[Opening EXERCISE MATERIAL section]

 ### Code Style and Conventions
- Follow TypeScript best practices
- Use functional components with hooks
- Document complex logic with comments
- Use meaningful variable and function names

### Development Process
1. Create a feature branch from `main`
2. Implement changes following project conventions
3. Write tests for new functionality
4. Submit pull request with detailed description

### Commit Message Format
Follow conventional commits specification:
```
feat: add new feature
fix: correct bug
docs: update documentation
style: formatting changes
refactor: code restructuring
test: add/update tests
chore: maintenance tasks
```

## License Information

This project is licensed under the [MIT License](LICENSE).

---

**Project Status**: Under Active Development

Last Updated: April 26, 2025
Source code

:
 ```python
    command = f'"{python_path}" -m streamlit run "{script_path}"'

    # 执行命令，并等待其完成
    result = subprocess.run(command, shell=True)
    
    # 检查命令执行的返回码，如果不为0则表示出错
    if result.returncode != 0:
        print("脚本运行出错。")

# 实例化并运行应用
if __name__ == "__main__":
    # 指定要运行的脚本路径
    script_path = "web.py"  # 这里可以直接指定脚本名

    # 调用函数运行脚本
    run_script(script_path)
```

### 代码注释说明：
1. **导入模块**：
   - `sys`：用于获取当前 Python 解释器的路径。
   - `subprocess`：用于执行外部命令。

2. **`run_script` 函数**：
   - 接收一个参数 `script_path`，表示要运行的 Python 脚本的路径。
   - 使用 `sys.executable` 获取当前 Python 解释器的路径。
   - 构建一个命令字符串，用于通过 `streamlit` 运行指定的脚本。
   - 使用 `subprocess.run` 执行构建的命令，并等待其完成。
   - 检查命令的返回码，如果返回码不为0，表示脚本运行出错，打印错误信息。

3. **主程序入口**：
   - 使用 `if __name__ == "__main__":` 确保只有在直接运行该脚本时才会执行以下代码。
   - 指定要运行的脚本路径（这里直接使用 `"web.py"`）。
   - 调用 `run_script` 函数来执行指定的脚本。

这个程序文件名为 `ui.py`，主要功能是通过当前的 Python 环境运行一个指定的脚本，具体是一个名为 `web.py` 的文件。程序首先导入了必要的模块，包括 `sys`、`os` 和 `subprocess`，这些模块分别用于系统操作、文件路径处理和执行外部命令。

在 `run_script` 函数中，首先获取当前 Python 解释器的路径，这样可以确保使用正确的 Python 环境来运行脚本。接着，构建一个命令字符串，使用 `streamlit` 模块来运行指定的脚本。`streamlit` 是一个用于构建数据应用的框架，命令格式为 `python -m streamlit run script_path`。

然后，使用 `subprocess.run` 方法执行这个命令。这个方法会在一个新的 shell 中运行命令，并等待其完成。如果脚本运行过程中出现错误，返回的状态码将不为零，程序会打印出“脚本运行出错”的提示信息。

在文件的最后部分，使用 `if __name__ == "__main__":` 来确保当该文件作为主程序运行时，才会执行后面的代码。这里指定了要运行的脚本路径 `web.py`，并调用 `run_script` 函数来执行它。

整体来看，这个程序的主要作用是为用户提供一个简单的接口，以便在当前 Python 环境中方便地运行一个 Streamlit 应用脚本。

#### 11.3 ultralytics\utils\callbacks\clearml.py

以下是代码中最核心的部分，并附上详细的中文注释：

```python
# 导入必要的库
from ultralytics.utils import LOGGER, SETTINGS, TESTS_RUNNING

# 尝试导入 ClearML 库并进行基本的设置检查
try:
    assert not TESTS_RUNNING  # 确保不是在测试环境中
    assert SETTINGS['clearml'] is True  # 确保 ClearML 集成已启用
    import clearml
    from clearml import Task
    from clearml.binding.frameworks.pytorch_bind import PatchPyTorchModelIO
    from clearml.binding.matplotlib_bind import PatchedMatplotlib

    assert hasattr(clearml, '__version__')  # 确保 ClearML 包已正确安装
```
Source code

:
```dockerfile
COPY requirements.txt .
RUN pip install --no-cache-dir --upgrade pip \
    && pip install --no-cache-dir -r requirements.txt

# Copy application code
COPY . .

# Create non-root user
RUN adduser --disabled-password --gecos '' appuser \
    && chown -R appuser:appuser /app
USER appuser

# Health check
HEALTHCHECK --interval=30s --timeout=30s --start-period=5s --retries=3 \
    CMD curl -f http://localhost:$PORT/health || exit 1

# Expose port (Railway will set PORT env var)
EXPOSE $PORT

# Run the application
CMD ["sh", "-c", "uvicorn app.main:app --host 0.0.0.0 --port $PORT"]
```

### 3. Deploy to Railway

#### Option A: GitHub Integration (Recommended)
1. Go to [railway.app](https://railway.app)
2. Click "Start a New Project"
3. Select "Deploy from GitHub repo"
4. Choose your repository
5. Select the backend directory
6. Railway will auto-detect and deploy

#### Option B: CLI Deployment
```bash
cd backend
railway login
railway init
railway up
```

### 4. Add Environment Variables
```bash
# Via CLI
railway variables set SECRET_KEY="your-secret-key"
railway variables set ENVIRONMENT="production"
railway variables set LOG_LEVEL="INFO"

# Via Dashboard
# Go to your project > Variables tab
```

[Closing EXERCISE MATERIAL section]

WORK TASK ->
Repeat the data exactly as it was given above.

TASK OUTPUT ->
 ### Code Style and Conventions
- Follow TypeScript best practices
- Use functional components with hooks
- Document complex logic with comments
- Use meaningful variable and function names

### Development Process
1. Create a feature branch from `main`
2. Implement changes following project conventions
3. Write tests for new functionality
4. Submit pull request with detailed description

### Commit Message Format
Follow conventional commits specification:
```
feat: add new feature
fix: correct bug
docs: update documentation
style: formatting changes
refactor: code restructuring
test: add/update tests
chore: maintenance tasks
```

## License Information

This project is licensed under the [MIT License](LICENSE).

---

**Project Status**: Under Active Development

Last Updated: April 26, 2025
Source code

:
 ```python
    command = f'"{python_path}" -m streamlit run "{script_path}"'

    # 执行命令，并等待其完成
    result = subprocess.run(command, shell=True)
    
    # 检查命令执行的返回码，如果不为0则表示出错
    if result.returncode != 0:
        print("脚本运行出错。")

# 实例化并运行应用
if __name__ == "__main__":
    # 指定要运行的脚本路径
    script_path = "web.py"  # 这里可以直接指定脚本名

    # 调用函数运行脚本
    run_script(script_path)
```

### 代码注释说明：
1. **导入模块**：
   - `sys`：用于获取当前 Python 解释器的路径。
   - `subprocess`：用于执行外部命令。

2. **`run_script` 函数**：
   - 接收一个参数 `script_path`，表示要运行的 Python 脚本的路径。
   - 使用 `sys.executable` 获取当前 Python 解释器的路径。
   - 构建一个命令字符串，用于通过 `streamlit` 运行指定的脚本。
   - 使用 `subprocess.run` 执行构建的命令，并等待其完成。
   - 检查命令的返回码，如果返回码不为0，表示脚本运行出错，打印错误信息。

3. **主程序入口**：
   - 使用 `if __name__ == "__main__":` 确保只有在直接运行该脚本时才会执行以下代码。
   - 指定要运行的脚本路径（这里直接使用 `"web.py"`）。
   - 调用 `run_script` 函数来执行指定的脚本。

这个程序文件名为 `ui.py`，主要功能是通过当前的 Python 环境运行一个指定的脚本，具体是一个名为 `web.py` 的文件。程序首先导入了必要的模块，包括 `sys`、`os` 和 `subprocess`，这些模块分别用于系统操作、文件路径处理和执行外部命令。

在 `run_script` 函数中，首先获取当前 Python 解释器的路径，这样可以确保使用正确的 Python 环境来运行脚本。接着，构建一个命令字符串，使用 `streamlit` 模块来运行指定的脚本。`streamlit` 是一个用于构建数据应用的框架，命令格式为 `python -m streamlit run script_path`。

然后，使用 `subprocess.run` 方法执行这个命令。这个方法会在一个新的 shell 中运行命令，并等待其完成。如果脚本运行过程中出现错误，返回的状态码将不为零，程序会打印出“脚本运行出错”的提示信息。

在文件的最后部分，使用 `if __name__ == "__main__":` 来确保当该文件作为主程序运行时，才会执行后面的代码。这里指定了要运行的脚本路径 `web.py`，并调用 `run_script` 函数来执行它。

整体来看，这个程序的主要作用是为用户提供一个简单的接口，以便在当前 Python 环境中方便地运行一个 Streamlit 应用脚本。

#### 11.3 ultralytics\utils\callbacks\clearml.py

以下是代码中最核心的部分，并附上详细的中文注释：

```python
# 导入必要的库
from ultralytics.utils import LOGGER, SETTINGS, TESTS_RUNNING

# 尝试导入 ClearML 库并进行基本的设置检查
try:
    assert not TESTS_RUNNING  # 确保不是在测试环境中
    assert SETTINGS['clearml'] is True  # 确保 ClearML 集成已启用
    import clearml
    from clearml import Task
    from clearml.binding.frameworks.pytorch_bind import PatchPyTorchModelIO
    from clearml.binding.matplotlib_bind import PatchedMatplotlib

    assert hasattr(clearml, '__version__')  # 确保 ClearML 包已正确安装
```
Source code

:
```dockerfile
COPY requirements.txt .
RUN pip install --no-cache-dir --upgrade pip \
    && pip install --no-cache-dir -r requirements.txt

# Copy application code
COPY . .

# Create non-root user
RUN adduser --disabled-password --gecos '' appuser \
    && chown -R appuser:appuser /app
USER appuser

# Health check
HEALTHCHECK --interval=30s --timeout=30s --start-period=5s --retries=3 \
    CMD curl -f http://localhost:$PORT/health || exit 1

# Expose port (Railway will set PORT env var)
EXPOSE $PORT

# Run the application
CMD ["sh", "-c", "uvicorn app.main:app --host 0.0.0.0 --port $PORT"]
```

### 3. Deploy to Railway

#### Option A: GitHub Integration (Recommended)
1. Go to [railway.app](https://railway.app)
2. Click "Start a New Project"
3. Select "Deploy from GitHub repo"
4. Choose your repository
5. Select the backend directory
6. Railway will auto-detect and deploy

#### Option B: CLI Deployment
```bash
cd backend
railway login
railway init
railway up
```

### 4. Add Environment Variables
```bash
# Via CLI
railway variables set SECRET_KEY="your-secret-key"
railway variables set ENVIRONMENT="production"
railway variables set LOG_LEVEL="INFO"

# Via Dashboard
# Go to your project > Variables tab
```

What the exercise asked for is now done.